**Text provided**

Data Science from Scratch -- Chapter 13

Category: learning books Data_Science_from_Scratch

The Naive Bayes classifier is an interesting construction that uses conditional probabilities in order to attempt to determine the probability that an object is in a particular class. The example that this is used with is spam filtering, and this is apparently one of the methods that was once used for that task.

Mathematics

The math behind this is just Bayes’ theorem. As with all conditional probabilities, intuition is a terrible guide. As I read through the section, my intuition kept saying that if you multiply enough probabilities together, the probability simply goes down to zero. But that’s not exactly what’s happening here. And it wasn’t until I slowed myself down to go through the steps in detail that it started to click. And so I’m going to take the time to write out those extra steps and numbers because I think it was an important part of my own understanding of the topic.

One quick piece of math is that instead of using products, it’s better to sum the logarithms and then take the exponential when you’re done. This helps with the underflow of having lots of small values being multiplied together.

Spam Example

The author spends a few pages that are mostly just code in order to develop his classifier. I’m just going to focus on the overall prediction process. (A non-spam message is called ham. That’s an amusing play on words.)

  • There are three messages in the training set: “spam rules” (spam), “ham rules” (ham), and “hello ham” (ham). This leads to a collection of four keywords that will be used to determine whether a message is spam. (“spam”, “rules”, “ham”, “hello”)
  • A pseudocount value of 0.5 is used in order to ensure that no value can lead to a 0% probability of spam. This value is added to the numerator and twice this number is added to the denominator of the conditional probability. This is essentially like assuming that there’s a 50-50 chance of something being spam or ham without knowing anything about it, and very similar to using \(\beta(1,1)\) as the prior before any observations.

**Record extracts**
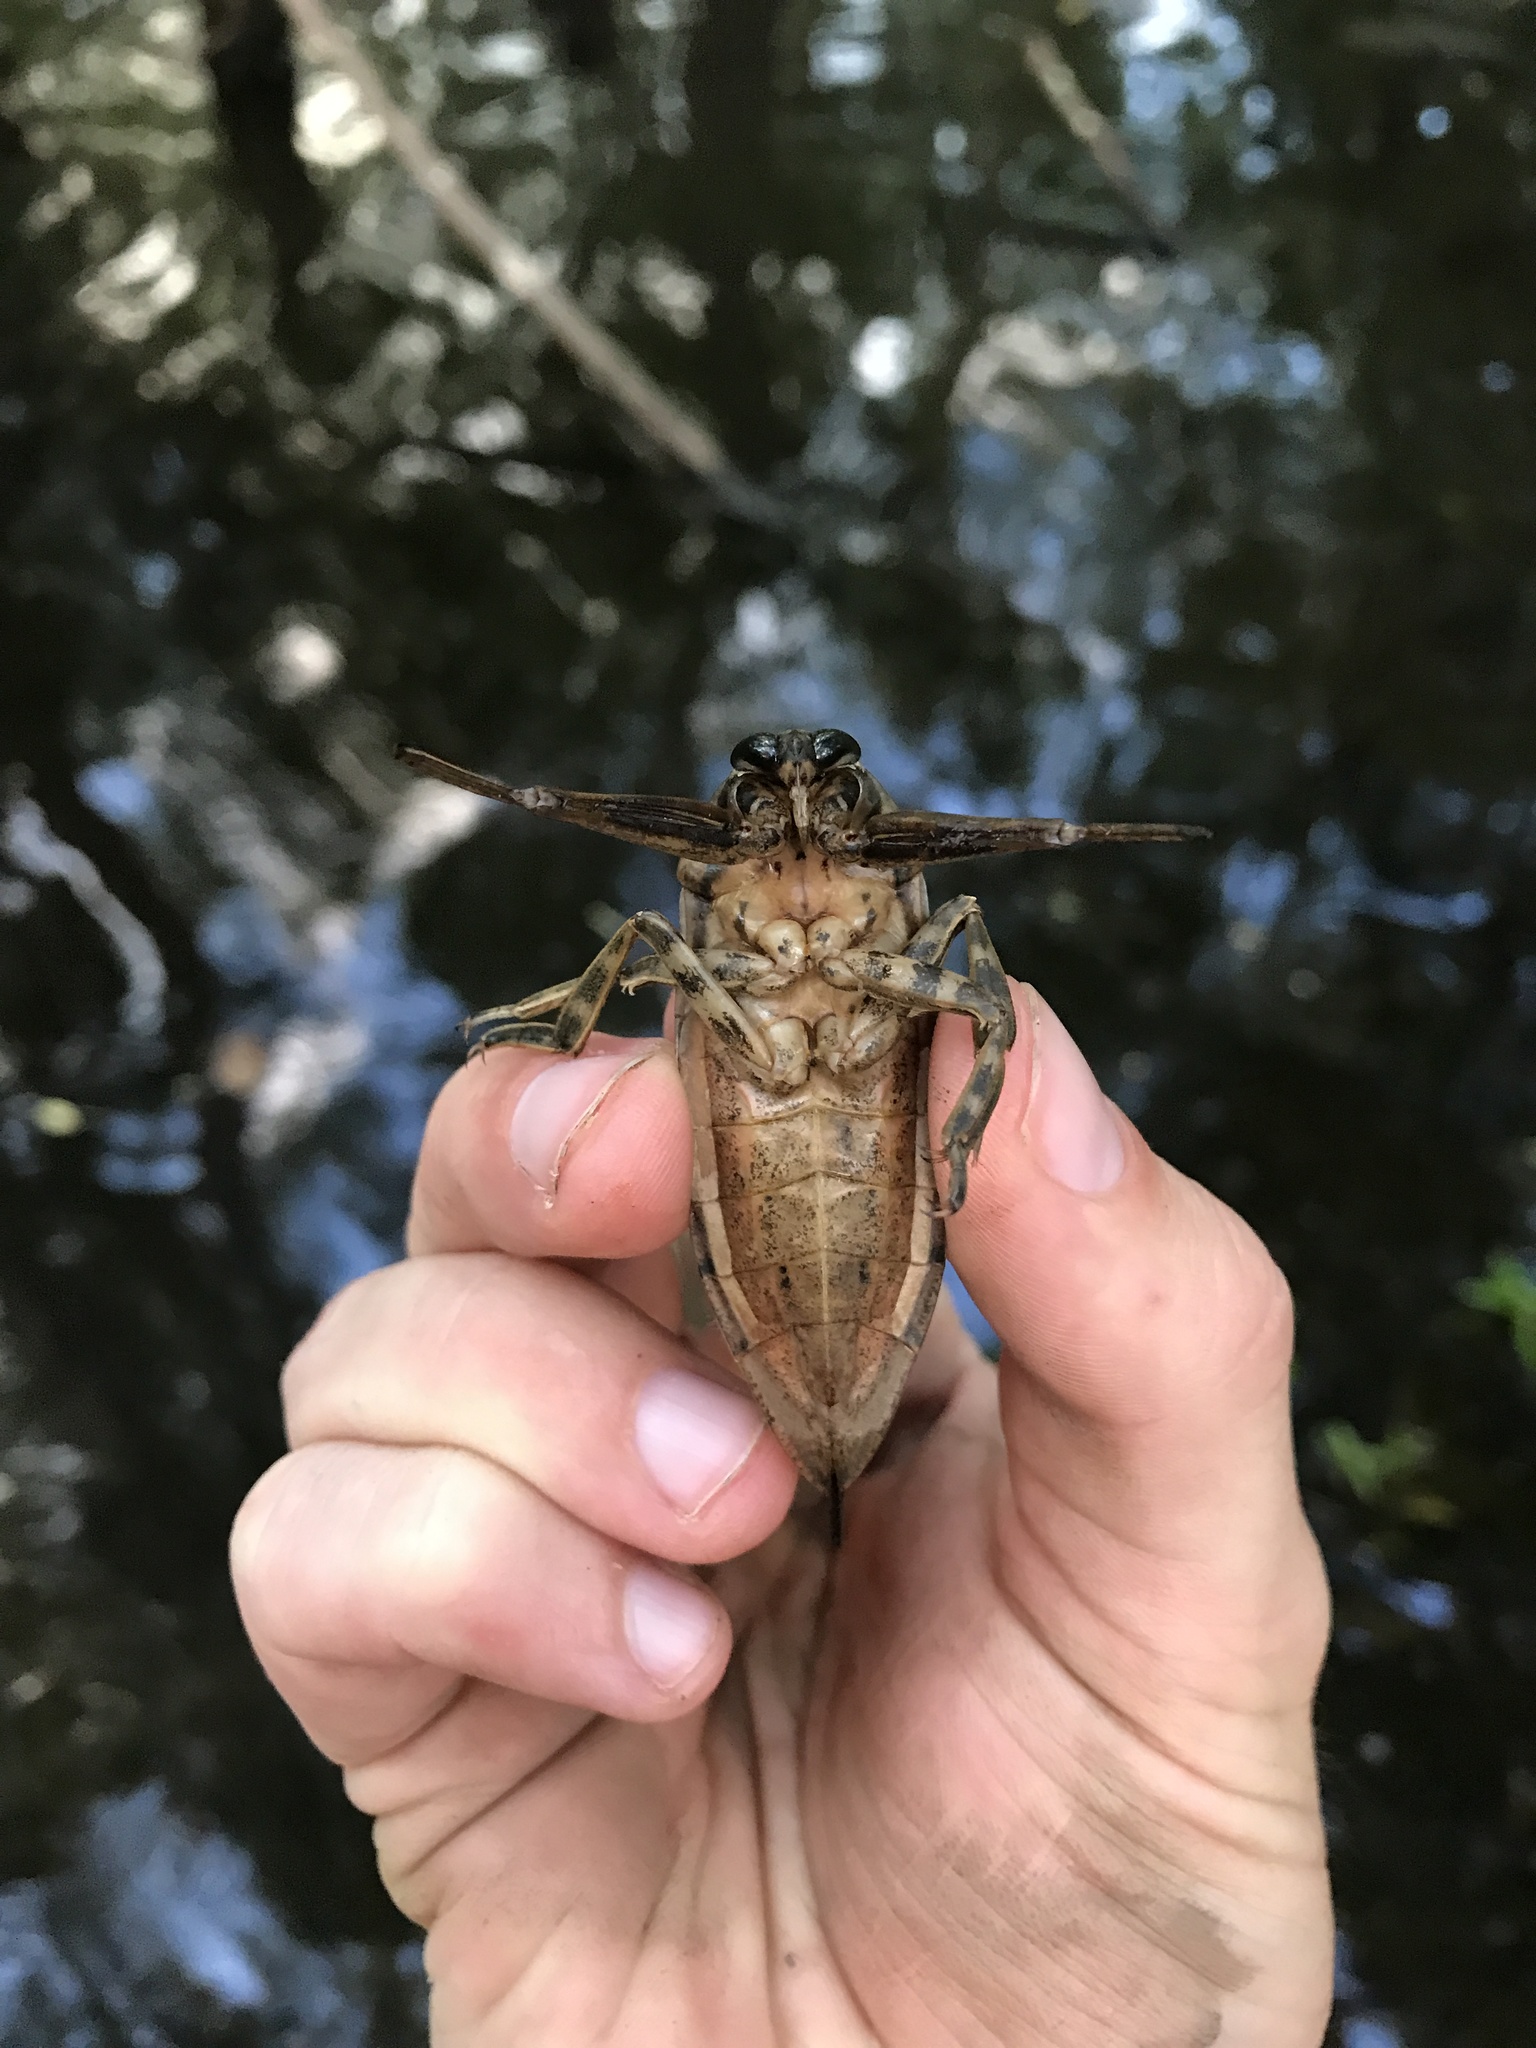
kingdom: Animalia
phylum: Arthropoda
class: Insecta
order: Hemiptera
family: Belostomatidae
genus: Lethocerus
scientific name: Lethocerus uhleri
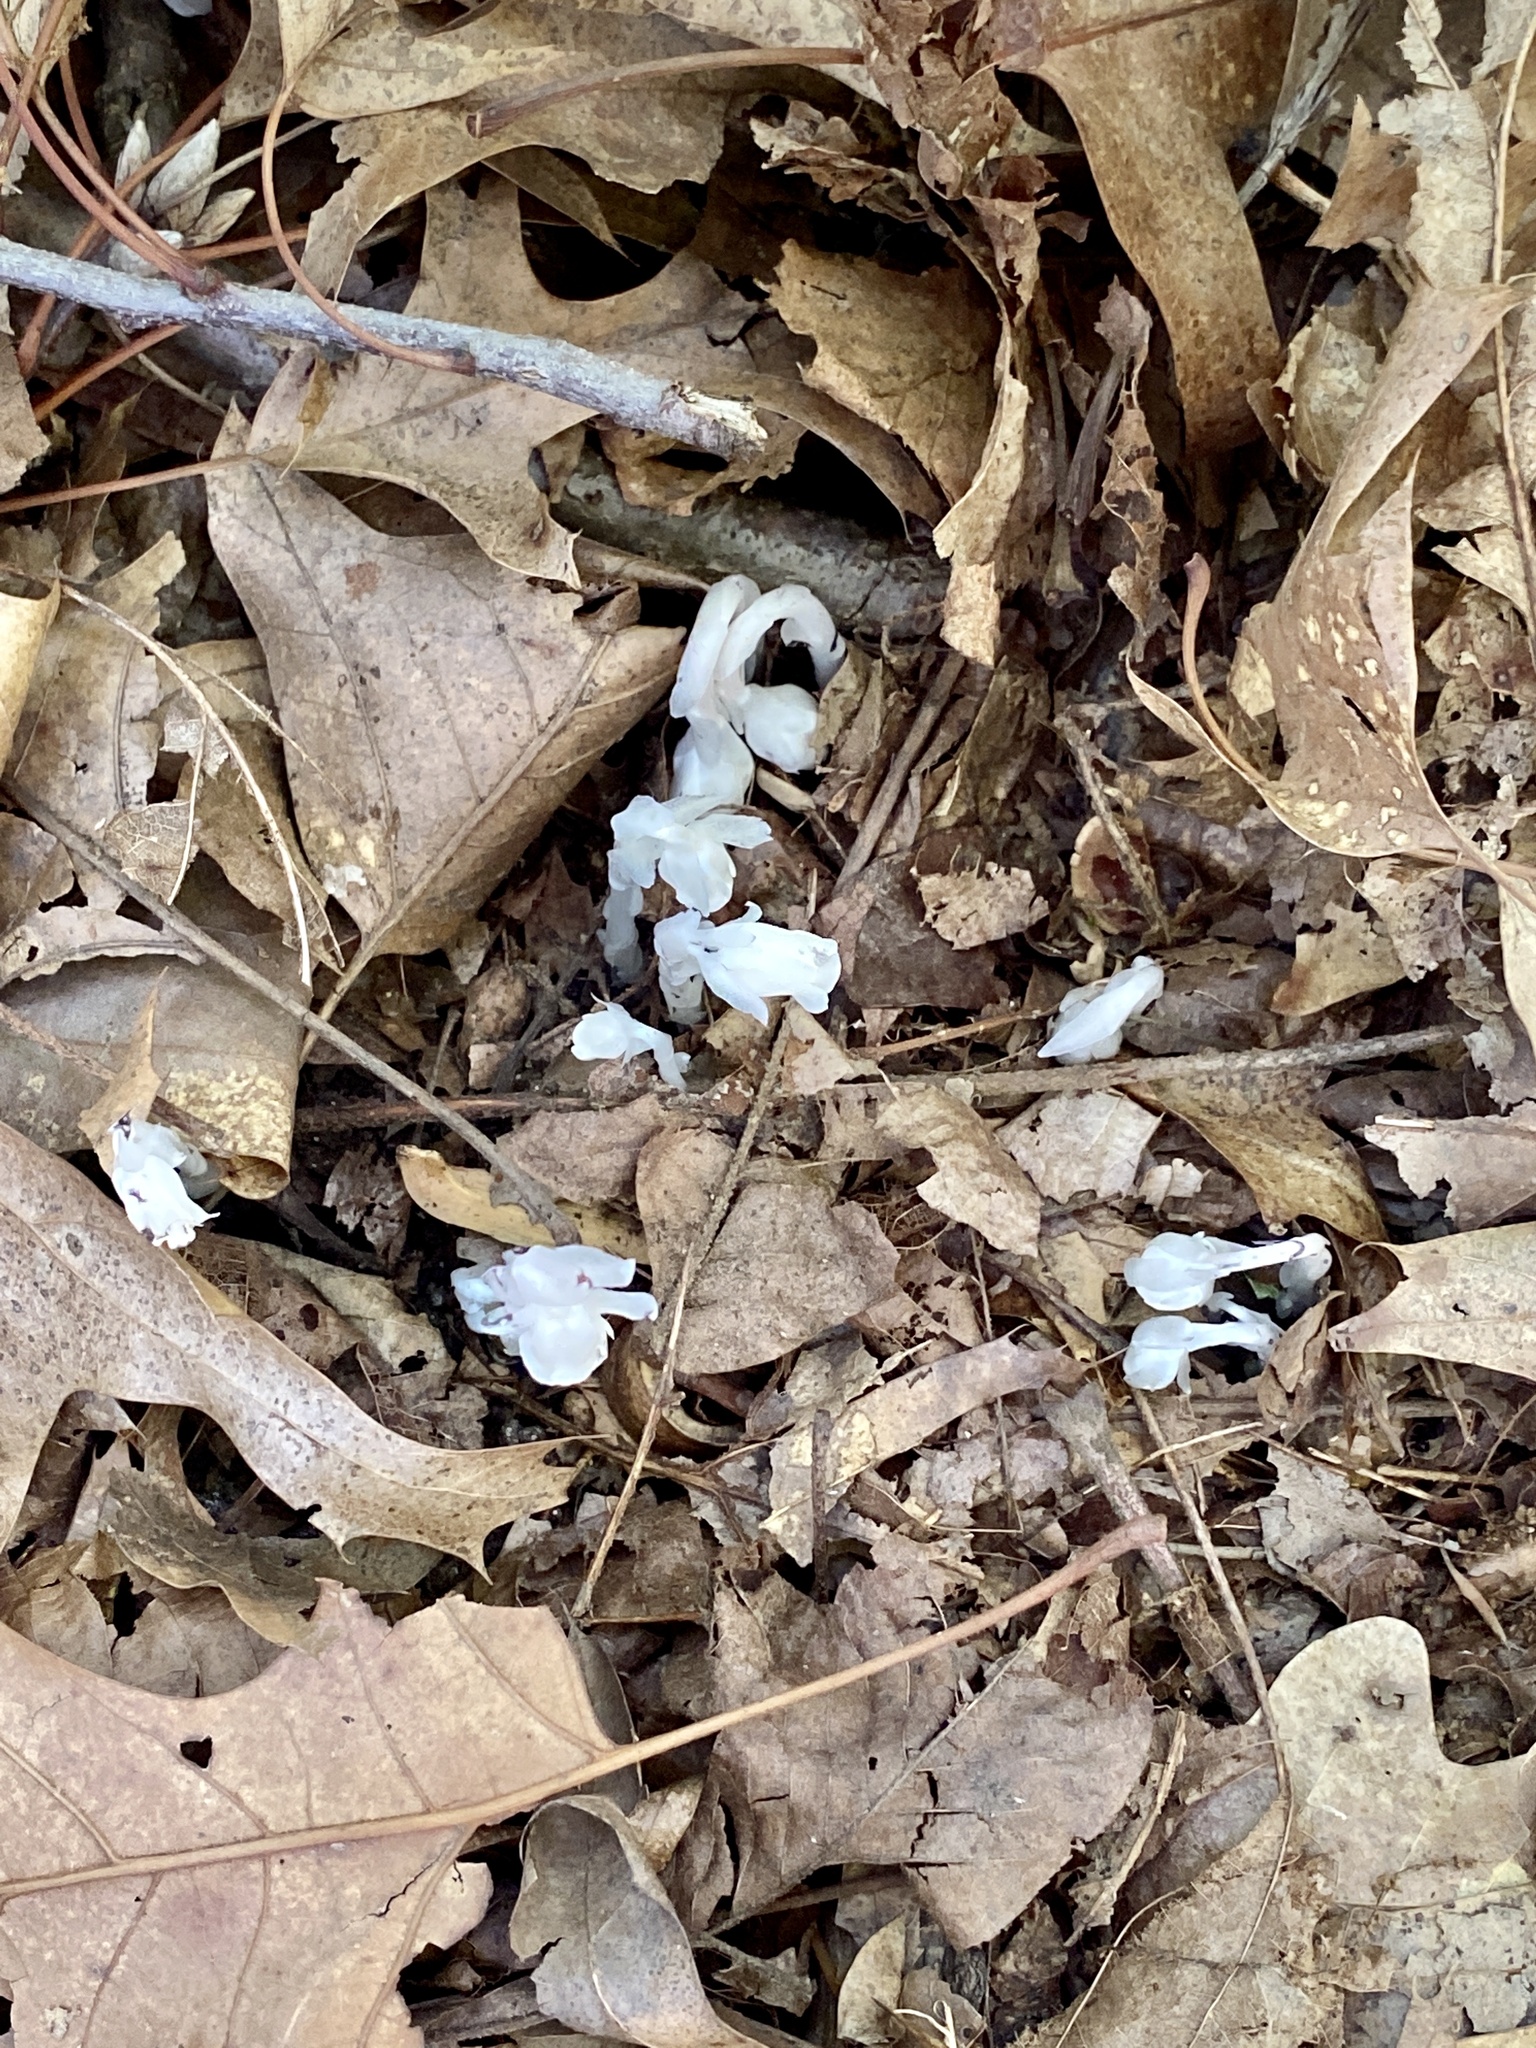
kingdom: Plantae
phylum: Tracheophyta
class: Magnoliopsida
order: Ericales
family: Ericaceae
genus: Monotropa
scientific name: Monotropa uniflora
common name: Convulsion root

**Directions**
• A. Decide whether each statement agrees with the Naive Bayes notes. For each, answer yes or no and quote the words from the notes that settle it.
(i) The training set holds four messages.
(ii) The pseudocount used is 0.5.
(iii) Summing logarithms instead of multiplying helps avoid underflow.
• B. Answer these questions from the Naive Bayes notes:
(i) What is a non-spam message called?
(ii) Which theorem is the math behind the classifier?
(iii) Where is twice the pseudocount added?
• C. Write the next part of the Naive Bayes notes, picking up after their final sentence.

**Task responses**
• A.
(i) No: "There are three messages in the training set"
(ii) Yes: "A pseudocount value of 0.5 is used"
(iii) Yes: "This helps with the underflow of having lots of small values being multiplied together."

• B.
(i) Ham
(ii) Bayes' theorem
(iii) To the denominator of the conditional probability

• C.
  • We are going to analyze the message “hello spam.” This message contains two of the four keywords.
  • We then need to calculate the probability of the pesence or absence of each keyword indicating spam or ham. (This is the part of the calculation that was not matching my intuition. The probilities for any specific word will not add up to 100%.) It is important to know that there was 1 spam message and 2 ham messages in the training set. This shows up in the corresponding denominators.
Keyword Present in Message P if spam P if ham
spam True \(\frac{1 + 0.5}{1 + 2 \cdot (0.5)} = 75\%\) \(\frac{0 + 0.5}{2 + 2 \cdot (0.5)} = 16.7\%\)
ham False \(1 - \frac{0 + 0.5}{1 + 2 \cdot (0.5)} = 75\%\) \(1 - \frac{2 + 0.5}{2 + 2 \cdot (0.5)} = 16.7\%\)
rules False \(1 - \frac{1 + 0.5}{1 + 2 \cdot (0.5)} = 25\%\) \(1 - \frac{1 + 0.5}{2 + 2 \cdot (0.5)} = 50\%\)
hello True \(\frac{0 + 0.5}{1 + 2 \cdot (0.5)} = 25\%\) \(\frac{1 + 0.5}{2 + 2 \cdot (0.5)} = 50\%\)
  PRODUCT \(0.03515625\) \(0.00697225\)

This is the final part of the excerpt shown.